There are many factors that make national formation an uphill battle in the Philippines. Although the land mass of the archipelago is relatively small, about the size of the State of Arizona, it is spread over more than 7000 mountainous islands, creating natural geographical boundaries and hindering the logistics of communication and trade. The national museum lists more than 60 indigenous languages, and many distinct ethnic groups are demanding increased autonomy. The problem was exacerbated by the way the country gained independence. Since the United States promised emancipation from the beginning of its colonial reign there was less need for an independence movement around which the population could rally, thereby establishing its own heroes and a sense of national pride. China’s defeat of imperialism was lead by Sun Yat-sen; Vietnam had Ho Chi Minh; Indonesia, Sukarno. The Philippines does have national heroes who fought American and Spanish colonial forces enshrined on their Peso bills - Aguinaldo, Mabini, Rizal – but they are heroes who failed in their hard-fought quest for independence.

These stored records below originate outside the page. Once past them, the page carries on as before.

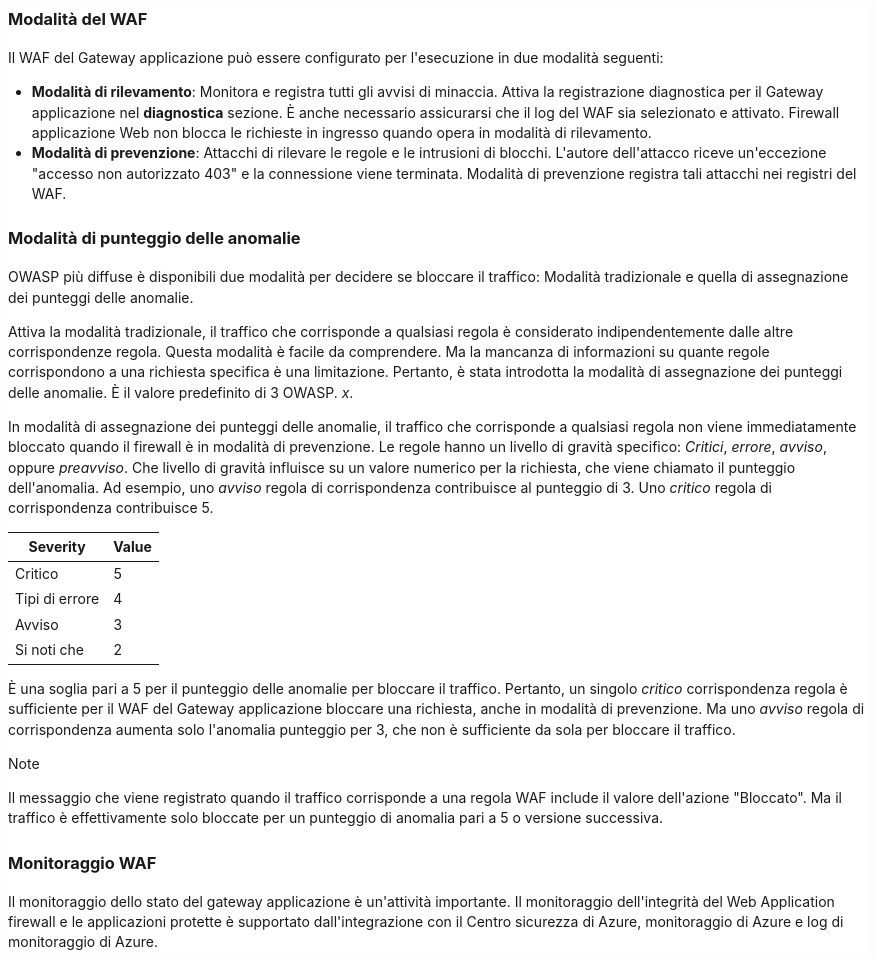 ### <a name="waf-modes"></a>Modalità del WAF

Il WAF del Gateway applicazione può essere configurato per l'esecuzione in due modalità seguenti:

* **Modalità di rilevamento**: Monitora e registra tutti gli avvisi di minaccia. Attiva la registrazione diagnostica per il Gateway applicazione nel **diagnostica** sezione. È anche necessario assicurarsi che il log del WAF sia selezionato e attivato. Firewall applicazione Web non blocca le richieste in ingresso quando opera in modalità di rilevamento.
* **Modalità di prevenzione**: Attacchi di rilevare le regole e le intrusioni di blocchi. L'autore dell'attacco riceve un'eccezione "accesso non autorizzato 403" e la connessione viene terminata. Modalità di prevenzione registra tali attacchi nei registri del WAF.

### <a name="anomaly-scoring-mode"></a>Modalità di punteggio delle anomalie

OWASP più diffuse è disponibili due modalità per decidere se bloccare il traffico: Modalità tradizionale e quella di assegnazione dei punteggi delle anomalie.

Attiva la modalità tradizionale, il traffico che corrisponde a qualsiasi regola è considerato indipendentemente dalle altre corrispondenze regola. Questa modalità è facile da comprendere. Ma la mancanza di informazioni su quante regole corrispondono a una richiesta specifica è una limitazione. Pertanto, è stata introdotta la modalità di assegnazione dei punteggi delle anomalie. È il valore predefinito di 3 OWASP. *x*.

In modalità di assegnazione dei punteggi delle anomalie, il traffico che corrisponde a qualsiasi regola non viene immediatamente bloccato quando il firewall è in modalità di prevenzione. Le regole hanno un livello di gravità specifico: *Critici*, *errore*, *avviso*, oppure *preavviso*. Che livello di gravità influisce su un valore numerico per la richiesta, che viene chiamato il punteggio dell'anomalia. Ad esempio, uno *avviso* regola di corrispondenza contribuisce al punteggio di 3. Uno *critico* regola di corrispondenza contribuisce 5.

|Severity  |Value  |
|---------|---------|
|Critico     |5|
|Tipi di errore        |4|
|Avviso      |3|
|Si noti che       |2|

È una soglia pari a 5 per il punteggio delle anomalie per bloccare il traffico. Pertanto, un singolo *critico* corrispondenza regola è sufficiente per il WAF del Gateway applicazione bloccare una richiesta, anche in modalità di prevenzione. Ma uno *avviso* regola di corrispondenza aumenta solo l'anomalia punteggio per 3, che non è sufficiente da sola per bloccare il traffico.

> [!NOTE]
> Il messaggio che viene registrato quando il traffico corrisponde a una regola WAF include il valore dell'azione "Bloccato". Ma il traffico è effettivamente solo bloccate per un punteggio di anomalia pari a 5 o versione successiva.  

### <a name="waf-monitoring"></a>Monitoraggio WAF

Il monitoraggio dello stato del gateway applicazione è un'attività importante. Il monitoraggio dell'integrità del Web Application firewall e le applicazioni protette è supportato dall'integrazione con il Centro sicurezza di Azure, monitoraggio di Azure e log di monitoraggio di Azure.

These markers have not, at least in the time elapsed, produced centripetal feelings of nationalism. However, France was not built in a day, and it is possible that given more time, national feeling will take hold. But unlike the heyday of nation-state formation, there are strong countervailing trends that make it harder to nationalise. Economically successful citizens of the Philippines know English well, not Tagalog, and they work overseas. This is no circuit of imperialism as Benedict Anderson described, but a farming out of citizens to deliberately create a semi-permanent diaspora. Maintaining emotional connections to the Philippines on the part of these Overseas Foreign Workers (OFWs) is critical to the State government for economic, not political, purposes. The government does not need them to come home with knowledge derived from imperial centres to build up domestic economies; rather it needs them to stay away, but keep sending money. Lots of it. In fact, earnings sent home by OFW’s is the country’s number one source of foreign exchange.
Other countervailing trends such as the corrosive effects of sporadic national-level corruption scandals, the comparative effectiveness of local governance, and the persistence of relational ties (not unrelated to both the scandals and the effectiveness mentioned) have a centrifugal effect. The State has been legally devolving governance function to the local level since the time of Marcos, reflecting, not driving, the existing political reality. For example, responsibility for protecting the commercial integrity of the Philippines waters off the northern coast of Palawan from incursion by China’s commercial fishing fleet has been relegated to local authorities, who clearly do not have the resources (i.e. a navy) necessary to accomplish the task.